**Your objective**
Rewrite the data, from its first line through the line containing "133. [有哪些让你感到相", both included, as a Markdown table with the columns "No." and "Text". Give each line a numbered row, skip blank lines, and leave the pictures out.

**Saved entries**
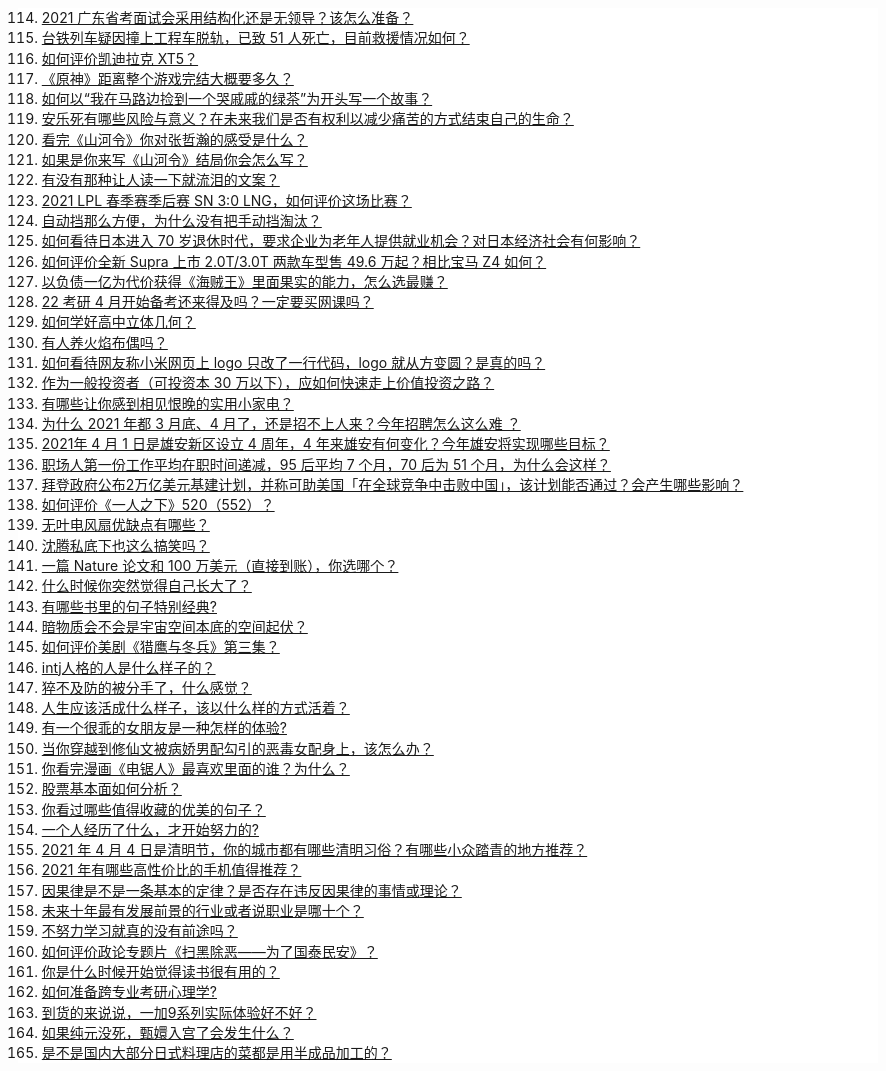114. [2021 广东省考面试会采用结构化还是无领导？该怎么准备？](https://www.zhihu.com/question/449409188)
115. [台铁列车疑因撞上工程车脱轨，已致 51
     人死亡，目前救援情况如何？](https://www.zhihu.com/question/452519498)
116. [如何评价凯迪拉克 XT5？](https://www.zhihu.com/question/42012721)
117. [《原神》距离整个游戏完结大概要多久？](https://www.zhihu.com/question/451955796)
118. [如何以“我在马路边捡到一个哭戚戚的绿茶”为开头写一个故事？](https://www.zhihu.com/question/445322762)
119. [安乐死有哪些风险与意义？在未来我们是否有权利以减少痛苦的方式结束自己的生命？](https://www.zhihu.com/question/452389891)
120. [看完《山河令》你对张哲瀚的感受是什么？](https://www.zhihu.com/question/451121066)
121. [如果是你来写《山河令》结局你会怎么写？](https://www.zhihu.com/question/450940226)
122. [有没有那种让人读一下就流泪的文案？](https://www.zhihu.com/question/436353347)
123. [2021 LPL 春季赛季后赛 SN 3:0
     LNG，如何评价这场比赛？](https://www.zhihu.com/question/452558944)
124. [自动挡那么方便，为什么没有把手动挡淘汰？](https://www.zhihu.com/question/448189762)
125. [如何看待日本进入 70
     岁退休时代，要求企业为老年人提供就业机会？对日本经济社会有何影响？](https://www.zhihu.com/question/452499705)
126. [如何评价全新 Supra 上市 2.0T/3.0T 两款车型售 49.6 万起？相比宝马 Z4
     如何？](https://www.zhihu.com/question/452510624)
127. [以负债一亿为代价获得《海贼王》里面果实的能力，怎么选最赚？](https://www.zhihu.com/question/452207571)
128. [22 考研 4 月开始备考还来得及吗？一定要买网课吗？](https://www.zhihu.com/question/452348547)
129. [如何学好高中立体几何？](https://www.zhihu.com/question/27632773)
130. [有人养火焰布偶吗？](https://www.zhihu.com/question/319359608)
131. [如何看待网友称小米网页上 logo 只改了一行代码，logo
     就从方变圆？是真的吗？](https://www.zhihu.com/question/452180773)
132. [作为一般投资者（可投资本 30
     万以下），应如何快速走上价值投资之路？](https://www.zhihu.com/question/452185356)
133. [有哪些让你感到相见恨晚的实用小家电？](https://www.zhihu.com/question/425277382)
134. [为什么 2021 年都 3 月底、4 月了，还是招不上人来？今年招聘怎么这么难
     ？](https://www.zhihu.com/question/451338712)
135. [2021年 4 月 1 日是雄安新区设立 4 周年，4
     年来雄安有何变化？今年雄安将实现哪些目标？](https://www.zhihu.com/question/452334718)
136. [职场人第一份工作平均在职时间递减，95 后平均 7 个月，70 后为 51
     个月，为什么会这样？](https://www.zhihu.com/question/452401434)
137. [拜登政府公布2万亿美元基建计划，并称可助美国「在全球竞争中击败中国」，该计划能否通过？会产生哪些影响？](https://www.zhihu.com/question/452397238)
138. [如何评价《一人之下》520（552）？](https://www.zhihu.com/question/452472660)
139. [无叶电风扇优缺点有哪些？](https://www.zhihu.com/question/19754711)
140. [沈腾私底下也这么搞笑吗？](https://www.zhihu.com/question/449715891)
141. [一篇 Nature 论文和 100
     万美元（直接到账），你选哪个？](https://www.zhihu.com/question/452216513)
142. [什么时候你突然觉得自己长大了？](https://www.zhihu.com/question/54307369)
143. [有哪些书里的句子特别经典?](https://www.zhihu.com/question/451414836)
144. [暗物质会不会是宇宙空间本底的空间起伏？](https://www.zhihu.com/question/448895955)
145. [如何评价美剧《猎鹰与冬兵》第三集？](https://www.zhihu.com/question/451601101)
146. [intj人格的人是什么样子的？](https://www.zhihu.com/question/323898663)
147. [猝不及防的被分手了，什么感觉？](https://www.zhihu.com/question/358145452)
148. [人生应该活成什么样子，该以什么样的方式活着？](https://www.zhihu.com/question/290003248)
149. [有一个很乖的女朋友是一种怎样的体验?](https://www.zhihu.com/question/307307359)
150. [当你穿越到修仙文被病娇男配勾引的恶毒女配身上，该怎么办？](https://www.zhihu.com/question/411691149)
151. [你看完漫画《电锯人》最喜欢里面的谁？为什么？](https://www.zhihu.com/question/448425662)
152. [股票基本面如何分析？](https://www.zhihu.com/question/23192771)
153. [你看过哪些值得收藏的优美的句子？](https://www.zhihu.com/question/447479097)
154. [一个人经历了什么，才开始努力的?](https://www.zhihu.com/question/448374507)
155. [2021 年 4 月 4
     日是清明节，你的城市都有哪些清明习俗？有哪些小众踏青的地方推荐？](https://www.zhihu.com/question/452518969)
156. [2021 年有哪些高性价比的手机值得推荐？](https://www.zhihu.com/question/413851618)
157. [因果律是不是一条基本的定律？是否存在违反因果律的事情或理论？](https://www.zhihu.com/question/20773047)
158. [未来十年最有发展前景的行业或者说职业是哪十个？](https://www.zhihu.com/question/20046707)
159. [不努力学习就真的没有前途吗？](https://www.zhihu.com/question/448159788)
160. [如何评价政论专题片《扫黑除恶——为了国泰民安》？](https://www.zhihu.com/question/452396270)
161. [你是什么时候开始觉得读书很有用的？](https://www.zhihu.com/question/448000360)
162. [如何准备跨专业考研心理学?](https://www.zhihu.com/question/29911654)
163. [到货的来说说，一加9系列实际体验好不好？](https://www.zhihu.com/question/452352794)
164. [如果纯元没死，甄嬛入宫了会发生什么？](https://www.zhihu.com/question/449763731)
165. [是不是国内大部分日式料理店的菜都是用半成品加工的？](https://www.zhihu.com/question/25686948)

**Completed task**
| No. | Text |
|---|---|
| 1 | 114. [2021 广东省考面试会采用结构化还是无领导？该怎么准备？](https://www.zhihu.com/question/449409188) |
| 2 | 115. [台铁列车疑因撞上工程车脱轨，已致 51 |
| 3 |      人死亡，目前救援情况如何？](https://www.zhihu.com/question/452519498) |
| 4 | 116. [如何评价凯迪拉克 XT5？](https://www.zhihu.com/question/42012721) |
| 5 | 117. [《原神》距离整个游戏完结大概要多久？](https://www.zhihu.com/question/451955796) |
| 6 | 118. [如何以“我在马路边捡到一个哭戚戚的绿茶”为开头写一个故事？](https://www.zhihu.com/question/445322762) |
| 7 | 119. [安乐死有哪些风险与意义？在未来我们是否有权利以减少痛苦的方式结束自己的生命？](https://www.zhihu.com/question/452389891) |
| 8 | 120. [看完《山河令》你对张哲瀚的感受是什么？](https://www.zhihu.com/question/451121066) |
| 9 | 121. [如果是你来写《山河令》结局你会怎么写？](https://www.zhihu.com/question/450940226) |
| 10 | 122. [有没有那种让人读一下就流泪的文案？](https://www.zhihu.com/question/436353347) |
| 11 | 123. [2021 LPL 春季赛季后赛 SN 3:0 |
| 12 |      LNG，如何评价这场比赛？](https://www.zhihu.com/question/452558944) |
| 13 | 124. [自动挡那么方便，为什么没有把手动挡淘汰？](https://www.zhihu.com/question/448189762) |
| 14 | 125. [如何看待日本进入 70 |
| 15 |      岁退休时代，要求企业为老年人提供就业机会？对日本经济社会有何影响？](https://www.zhihu.com/question/452499705) |
| 16 | 126. [如何评价全新 Supra 上市 2.0T/3.0T 两款车型售 49.6 万起？相比宝马 Z4 |
| 17 |      如何？](https://www.zhihu.com/question/452510624) |
| 18 | 127. [以负债一亿为代价获得《海贼王》里面果实的能力，怎么选最赚？](https://www.zhihu.com/question/452207571) |
| 19 | 128. [22 考研 4 月开始备考还来得及吗？一定要买网课吗？](https://www.zhihu.com/question/452348547) |
| 20 | 129. [如何学好高中立体几何？](https://www.zhihu.com/question/27632773) |
| 21 | 130. [有人养火焰布偶吗？](https://www.zhihu.com/question/319359608) |
| 22 | 131. [如何看待网友称小米网页上 logo 只改了一行代码，logo |
| 23 |      就从方变圆？是真的吗？](https://www.zhihu.com/question/452180773) |
| 24 | 132. [作为一般投资者（可投资本 30 |
| 25 |      万以下），应如何快速走上价值投资之路？](https://www.zhihu.com/question/452185356) |
| 26 | 133. [有哪些让你感到相见恨晚的实用小家电？](https://www.zhihu.com/question/425277382) |